If the name Herbert Butros Khaury doesn’t ring a bell, fear not: the Manhattan-born musician popular in the 1960s and ’70s was better known by his stage name, Tiny Tim. In Johan von Sydow’s Tiny Tim: King for a Day, Khaury’s life, work and notoriety is chronicled through archival footage, interviews with surviving friends and relations (Khaury died in 1996) and stark black and white animations that bring to light the trauma and tragedy the musician used his art and fame to escape from. At just about 80 minutes, there isn’t much to this biographical documentary, but there is more than enough to honor this quirky performer’s legacy and lasting impact on American pop culture.
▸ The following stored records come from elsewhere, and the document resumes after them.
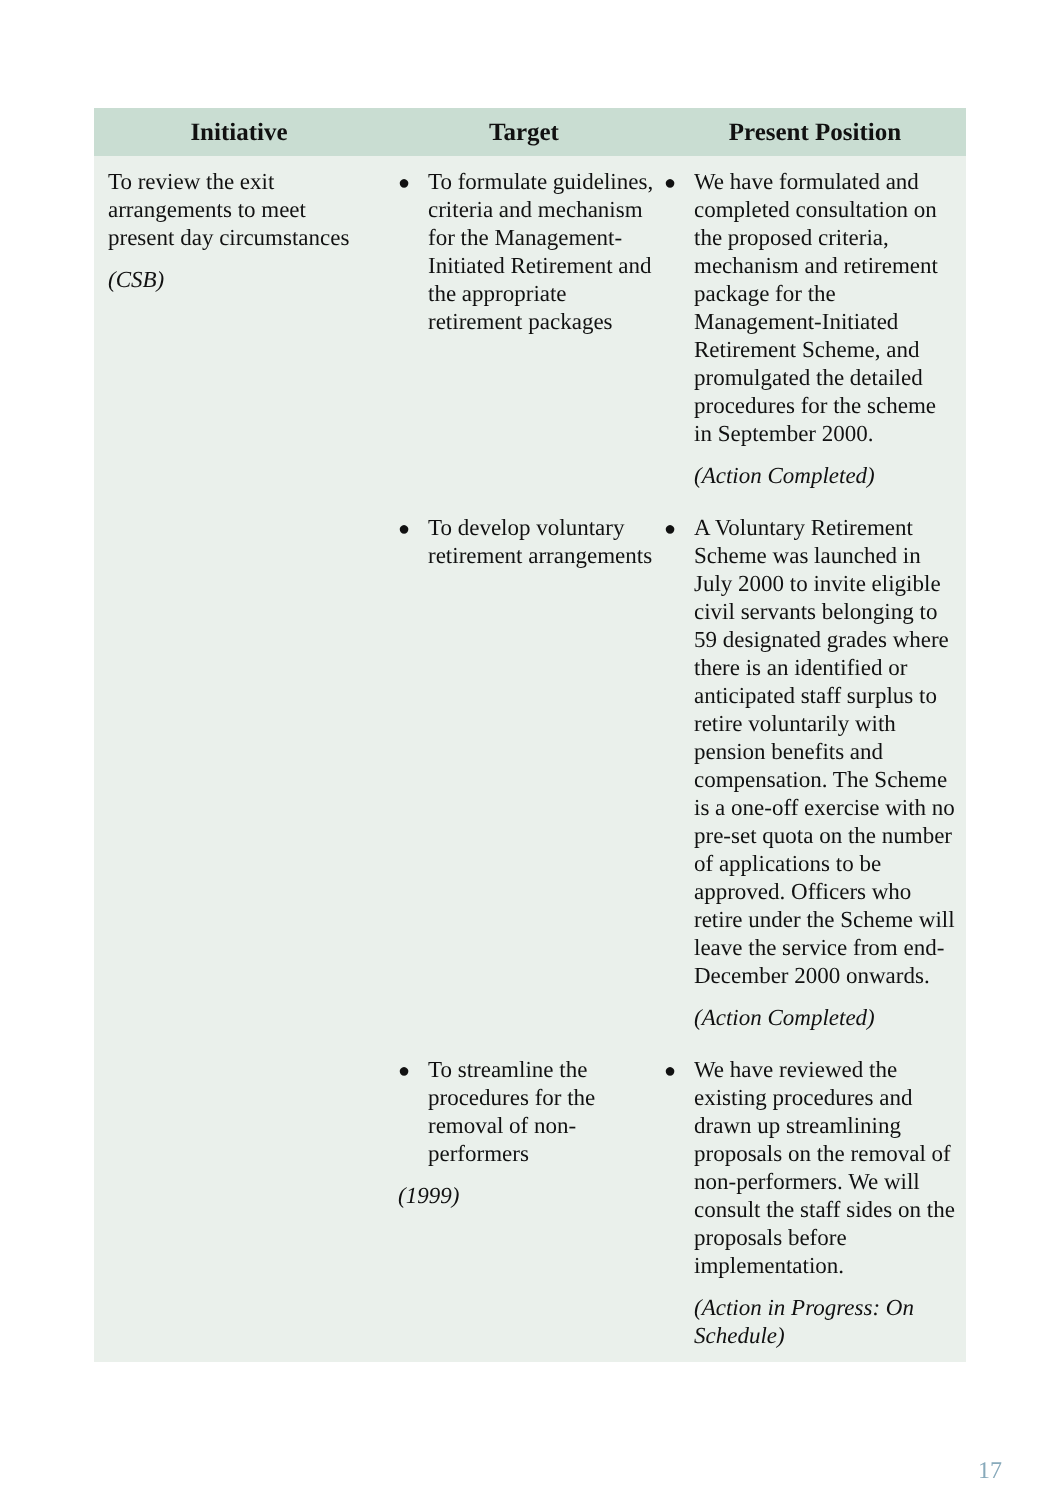| Initiative | Target | Present Position |
| --- | --- | --- |
| To review the exit arrangements to meet present day circumstances (CSB) | ● To formulate guidelines, criteria and mechanism for the Management-Initiated Retirement and the appropriate retirement packages | ● We have formulated and completed consultation on the proposed criteria, mechanism and retirement package for the Management-Initiated Retirement Scheme, and promulgated the detailed procedures for the scheme in September 2000. (Action Completed) |
| | ● To develop voluntary retirement arrangements | ● A Voluntary Retirement Scheme was launched in July 2000 to invite eligible civil servants belonging to 59 designated grades where there is an identified or anticipated staff surplus to retire voluntarily with pension benefits and compensation. The Scheme is a one-off exercise with no pre-set quota on the number of applications to be approved. Officers who retire under the Scheme will leave the service from end-December 2000 onwards. (Action Completed) |
| | ● To streamline the procedures for the removal of non-performers (1999) | ● We have reviewed the existing procedures and drawn up streamlining proposals on the removal of non-performers. We will consult the staff sides on the proposals before implementation. (Action in Progress: On Schedule) |
17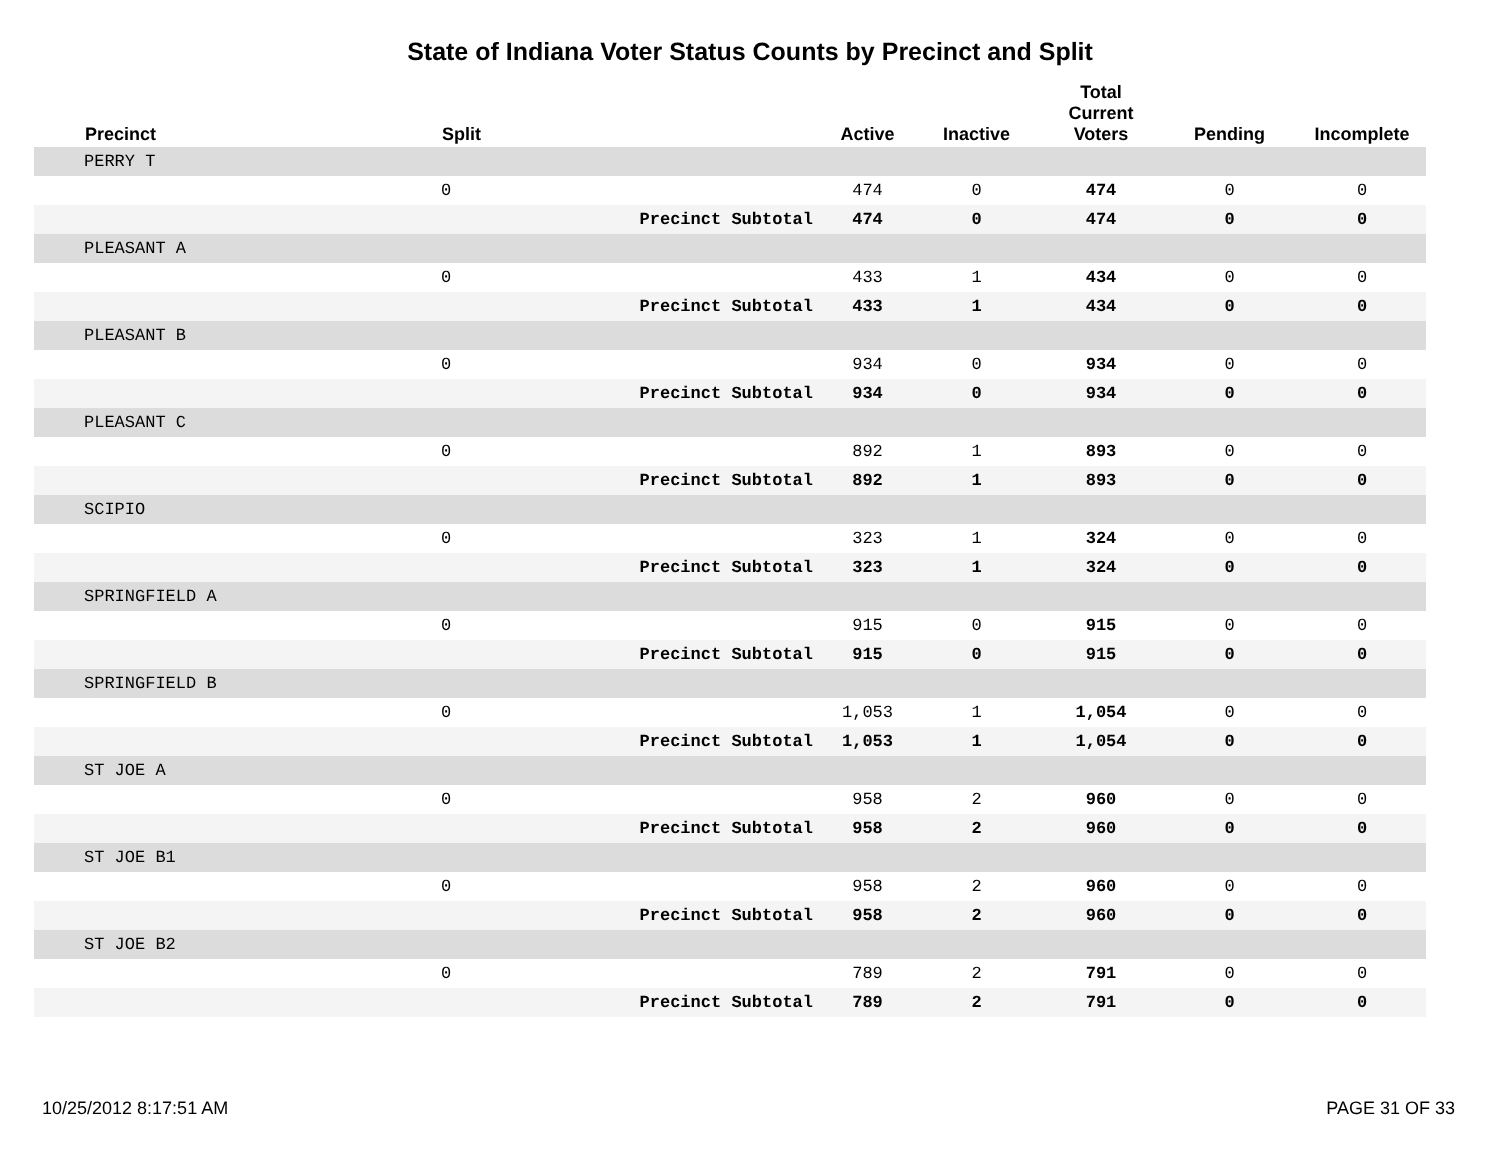State of Indiana Voter Status Counts by Precinct and Split
| | Precinct | Split | Active | Inactive | Total Current Voters | Pending | Incomplete |
| --- | --- | --- | --- | --- | --- | --- | --- |
| | PERRY T | | | | | | |
| | | 0 | 474 | 0 | 474 | 0 | 0 |
| | | Precinct Subtotal | 474 | 0 | 474 | 0 | 0 |
| | PLEASANT A | | | | | | |
| | | 0 | 433 | 1 | 434 | 0 | 0 |
| | | Precinct Subtotal | 433 | 1 | 434 | 0 | 0 |
| | PLEASANT B | | | | | | |
| | | 0 | 934 | 0 | 934 | 0 | 0 |
| | | Precinct Subtotal | 934 | 0 | 934 | 0 | 0 |
| | PLEASANT C | | | | | | |
| | | 0 | 892 | 1 | 893 | 0 | 0 |
| | | Precinct Subtotal | 892 | 1 | 893 | 0 | 0 |
| | SCIPIO | | | | | | |
| | | 0 | 323 | 1 | 324 | 0 | 0 |
| | | Precinct Subtotal | 323 | 1 | 324 | 0 | 0 |
| | SPRINGFIELD A | | | | | | |
| | | 0 | 915 | 0 | 915 | 0 | 0 |
| | | Precinct Subtotal | 915 | 0 | 915 | 0 | 0 |
| | SPRINGFIELD B | | | | | | |
| | | 0 | 1,053 | 1 | 1,054 | 0 | 0 |
| | | Precinct Subtotal | 1,053 | 1 | 1,054 | 0 | 0 |
| | ST JOE A | | | | | | |
| | | 0 | 958 | 2 | 960 | 0 | 0 |
| | | Precinct Subtotal | 958 | 2 | 960 | 0 | 0 |
| | ST JOE B1 | | | | | | |
| | | 0 | 958 | 2 | 960 | 0 | 0 |
| | | Precinct Subtotal | 958 | 2 | 960 | 0 | 0 |
| | ST JOE B2 | | | | | | |
| | | 0 | 789 | 2 | 791 | 0 | 0 |
| | | Precinct Subtotal | 789 | 2 | 791 | 0 | 0 |
10/25/2012 8:17:51 AM PAGE 31 OF 33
“Weird Al” Yankovic narrates King for a Day, reading from Khaury’s personal journals, which he kept as a young man processing his rollercoaster family life as the child of immigrant parents, a Jewish mother and Catholic father. The family struggled to get by, and his parents didn’t always appreciate Khaury’s eccentricities or talents; more than once, Yankovic reads out Khaury’s own account of being thrown out of the house or being confronted by an angry, abusive father. It’s certainly understandable that young Khaury, like so many before and after him, turned to his music for refuge from a rocky family life and an uncertain future. A largely self-taught musician, he began learning to play the guitar at as early as six years old.
For someone who wasn’t around during Tiny Tim’s heyday, the most surprising part of von Sydow’s documentary is just what a large part of the zeitgeist the performer was for quite a few years running. An appearance on “Rowan and Martin’s Laugh-in” in 1968 catapulted the falsetto-voiced ukulele player to national fame, the public fascinated by his odd persona and unique musical style. He became a regular on “The Tonight Show,” even going so far as to get married on the show, a spectacle in every sense of the word. Apparently always the consummate performer, Tiny Tim was always “on” when he needed to be, relishing fame and attention so much that, even if he was the butt of the joke, all that mattered was that he was in the room. Far from the sort of mainstream heartthrob on movie screens at the time, he was nevertheless a talented musician who chose to embrace his oddities and peculiarities in order to create a memorable, entertaining persona.
Von Sydow mostly glosses over some of what might be the more questionable aspects of Tiny Tim’s fame and resulting encounters and relationships. “Miss Vicki,” the woman he married on “The Tonight Show” was actually only a teenager, just 17 years old to Tiny Tim’s 37 years. He was estranged from his only daughter, born with Vicki, and his later relationships were also apparently with very young women; his wife at the time of his death (from a heart attack) was “Miss Sue,” a woman he met when she was a teenager and she sent him adoring fan mail. Which is perhaps the most perplexing part of Tiny Tim’s life story, that even in (or perhaps because of) all his oddness, he still attracted such a loyal and dedicated following, their testament to his influence now preserved on film.
Tiny Tim: King for a Day is now streaming in virtual cinemas, including with Music Box Theatre.